Outline case study for B.E.S.T.
This is a case study of OnePlusOne’s delivery of B.E.S.T. to a UK Health Insurance provider; our first ever delivery for a FTSE100 organisation.
Background and context
Progress and development in the field of organisational psychology is proving many conventional workplace practices to be redundant or even harmful – and in need of fresh thinking.
One example is the notion that a good employee can and should be expected to leave personal or emotional troubles outside the workplace. This kind of compartmentalisation is now acknowledged as unrealistic, and instead employers are acknowledging that a more holistic approach is needed for the sake of both wellbeing and productivity of their staff.
Another is the idea that people in management roles are expected, without training, to display the very specialist skills needed for good people-management. Employers and researchers are increasingly acknowledging that these ‘soft skills’ require training and investment.
Operating in 59 Countries with over 161,000 employees and 103 million customers this Health Insurance provider recognises a need to support and train their managers to recognise and respond well to the emotional & relational welfare of their employees. A group of 13 experienced Regional Heads, Regional Managers, were put forward to attend a session of B.E.S.T. training. They had received various training initiatives during their careers but this was a new step.
About OnePlusOne and Brief Encounters Skills Training (B.E.S.T.)
OnePlusOne is a relationship research charity that develops resources to strengthen relationships, help couples and support parents. OnePlusOne applies the latest research to real-life situations and collaborates with people on the front-line.
OnePlusOne has developed Brief Encounters Skills Training – or B.E.S.T. for short – for delivery to companies and organisations around the UK. The aim of B.E.S.T. is to train managers in the appropriate way to approach the personal issues of their employees and, in doing so, to support their organisations’ duty of care and reduce business risk.

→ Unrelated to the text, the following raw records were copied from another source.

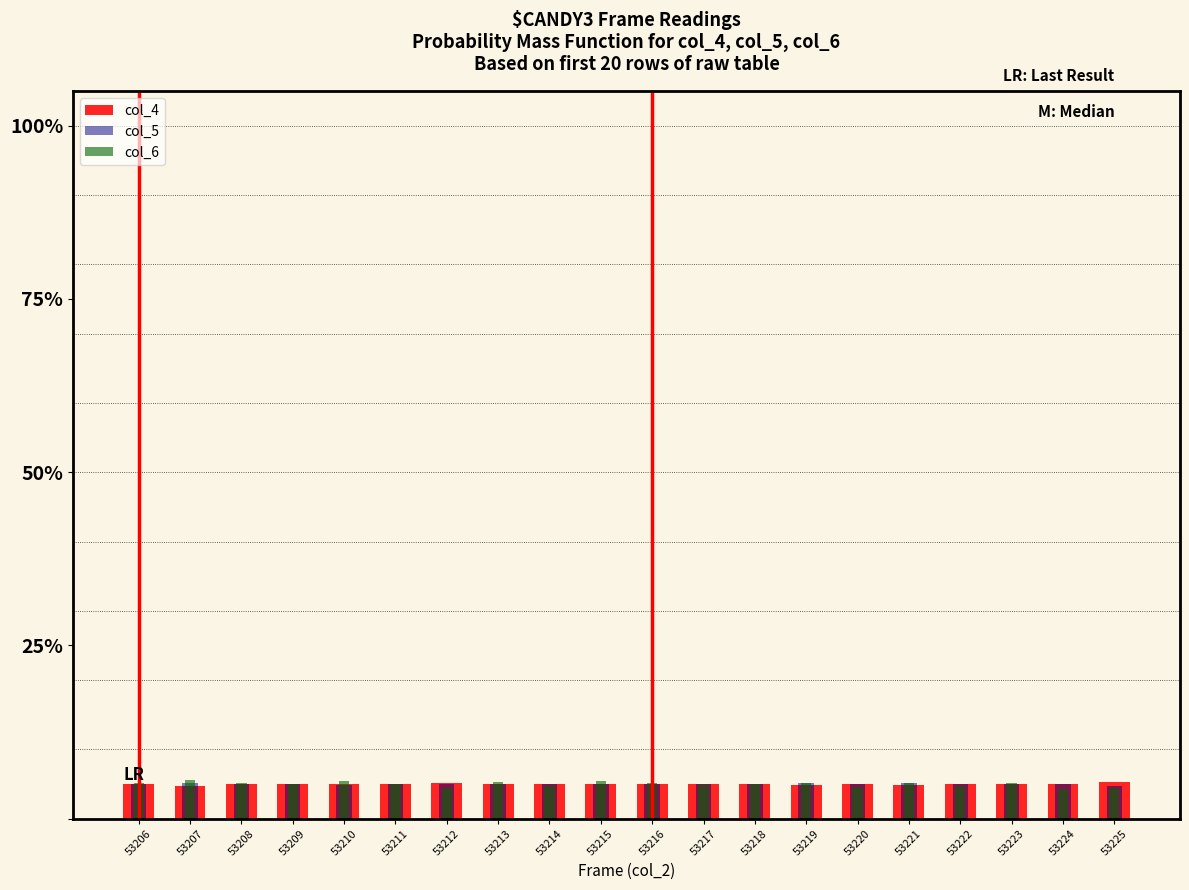

What are all the series names shown in the legend?

col_4, col_5, col_6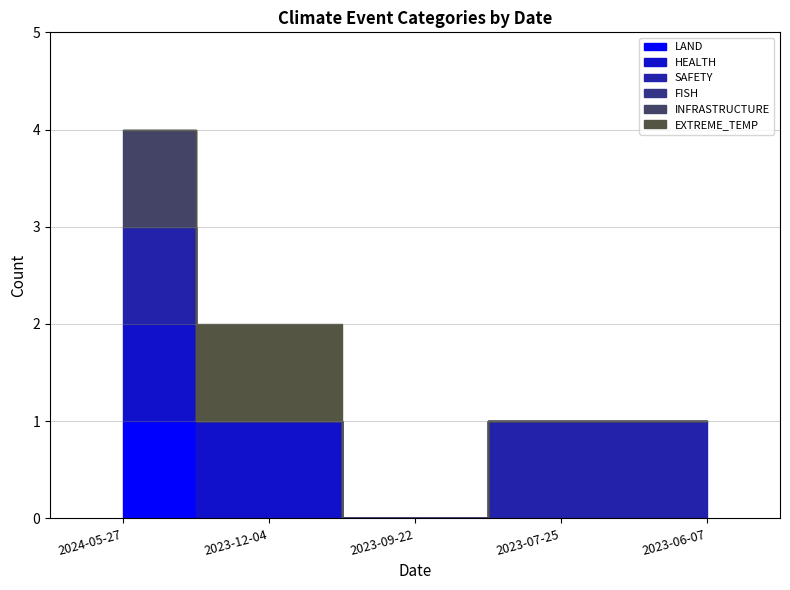

What are all the series names shown in the legend?

LAND, HEALTH, SAFETY, FISH, INFRASTRUCTURE, EXTREME_TEMP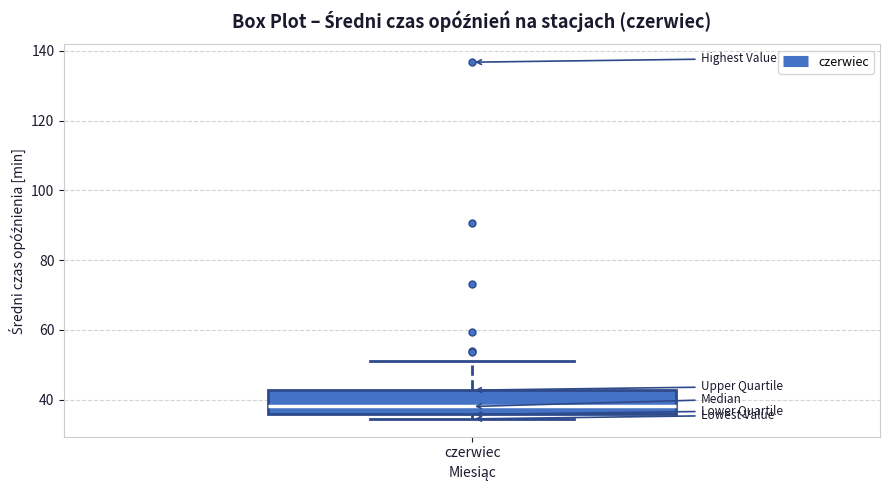

Where is the lower edge of the box for czerwiec on the y-axis? The values are not printed on the chart, so give them approximately, as read against the axis.

36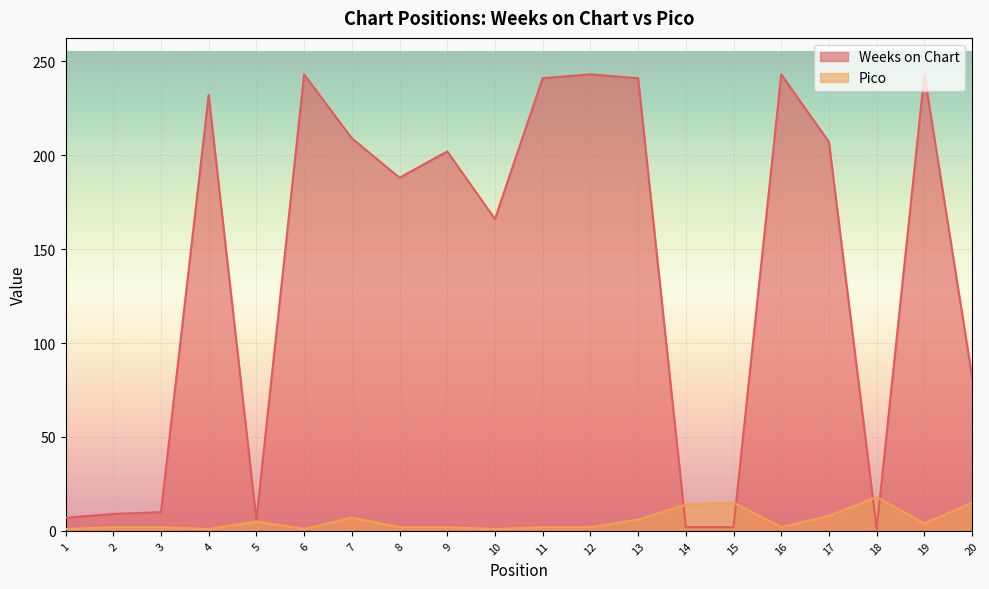

Does the chart display data point markers on the line(s)?

No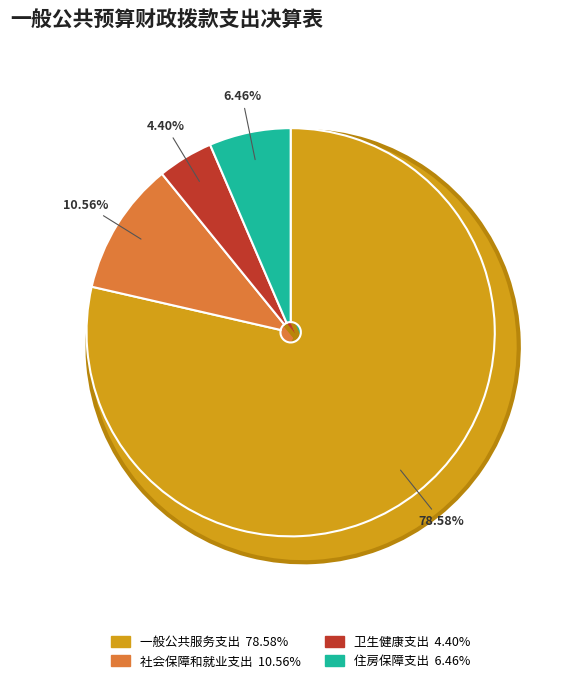

To the nearest percent, what portion does 社会保障和就业支出 represent?

11%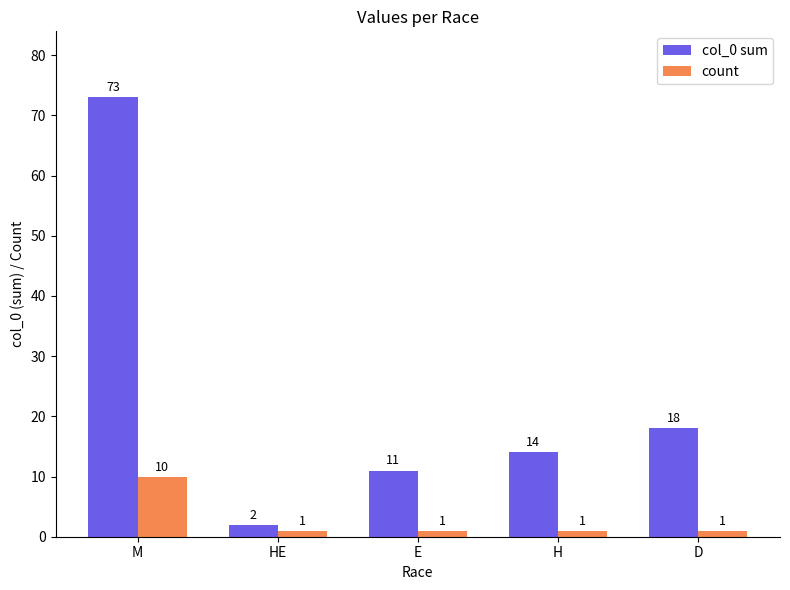

What is the average value of the col_0 sum series?

24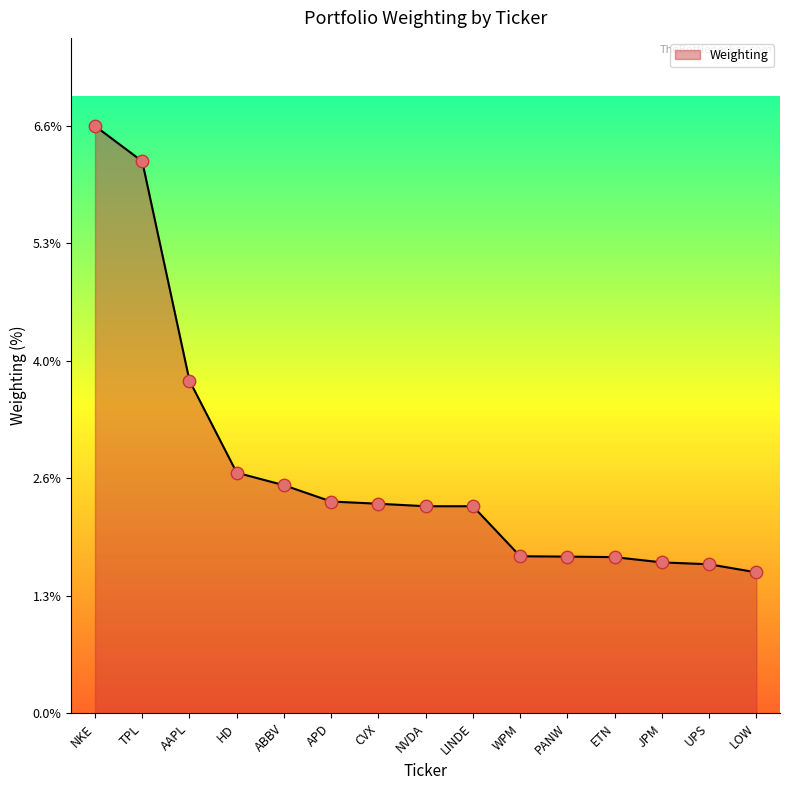

What is the ratio of the value at HD to the value at PANW?

1.5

B.E.S.T. works on a simple three-step model that teaches managers to:
- Recognise the signs of relationship distress at an early stage
- Respond using the brief encounters model to help people understand more and find solutions
- Review and refer where appropriate
What was the impact?
Improvement in ‘recognise’
Participants stated after the training that they felt “able to recognise when an employee or client is experiencing difficulties with their partner”, 50% of participants reported an increased level of agreement following the training, so that the number of those agreeing and strongly agreeing to this statement by the end was 100%.
Improvement in ‘respond’
After the training, 100% agreed or strongly agreed that they felt “able to handle difficult conversations about an employee’s or client’s relationship with their partner, when it is evident that it is impacting on their lives”. 42% of participants reported an increased level of agreement between the start and end of the training.
Improvement in ‘review and refer’
Participants were asked whether they felt “able to help an employee or client access relationship support services if needed”. After the training 95% of the participants felt able or very able to help employees or clients in this way. 33% of participants reported an increased level of agreement between the start and end of the training.
Satisfaction and intention to use the training
A full 100% of participants reported on their post-workshop questionnaires that they were satisfied or very satisfied with the training. Also 100% of participants agreed or strongly agreed that they were likely to use the B.E.S.T.® model to “help have conversations around relationships with employees or clients” in future.
Lessons & reflections
Reflecting on the mentality of the participants, the trainer reported on the professionalism and their openness to engage with the training. From the outset the participants were motivated to be there. They believed they had a duty of care to the staff and clients they interacted with, and they wanted more ‘tools in their toolbox’ to do the best they could in their role.
“The managers were very engaged with the subject and were clearly already skilled and came to the session as highly motivated learners. They were keen to add to their skill set as they acknowledged that they often used their own personal experiences to tackle relationship conversations with team members. It was clear to see how much more confident the managers felt by the end of the session, knowing they were now able to navigate these conversations without feeling like a counsellor but know how to give appropriate support and care.”
Kate Nicolle, B.E.S.T. Trainer, OnePlusOne
The participants themselves readily acknowledged there was currently a culture of ‘don’t bring personal problems to work’ and agreed that this attitude needed to be changed.
“Very informative and interesting, certainly got value out of attending” (Feedback from participants)
The post-training questionnaire showed that training was well received and participants intended to use the skills they had learned. The pre-post assessment scores showed a self-reported improvement in the three key areas of development – ability to Recognise, Respond and Review/Refer when difficulties with relationships arose. Further qualitative feedback also suggested the training was well received.
“The course encouraged delegates to be more aware of the impact they can have on their team. The course was engaging, thought provoking and interesting.”(Feedback from participants)
What next for B.E.S.T?
Preliminary feedback from this case study suggests that B.E.S.T. training can successfully meet its own targets, as well as the aspirational goals of its participants. By continuing with consistent analysis, we can continue to build a more comprehensive, evidence–based, intervention for sustainable change. We will establish whether the training leads to longer-term decreases in presenteeism and improvements in workplace relationships in the longer term.
Further training is planned with more organisations throughout the UK.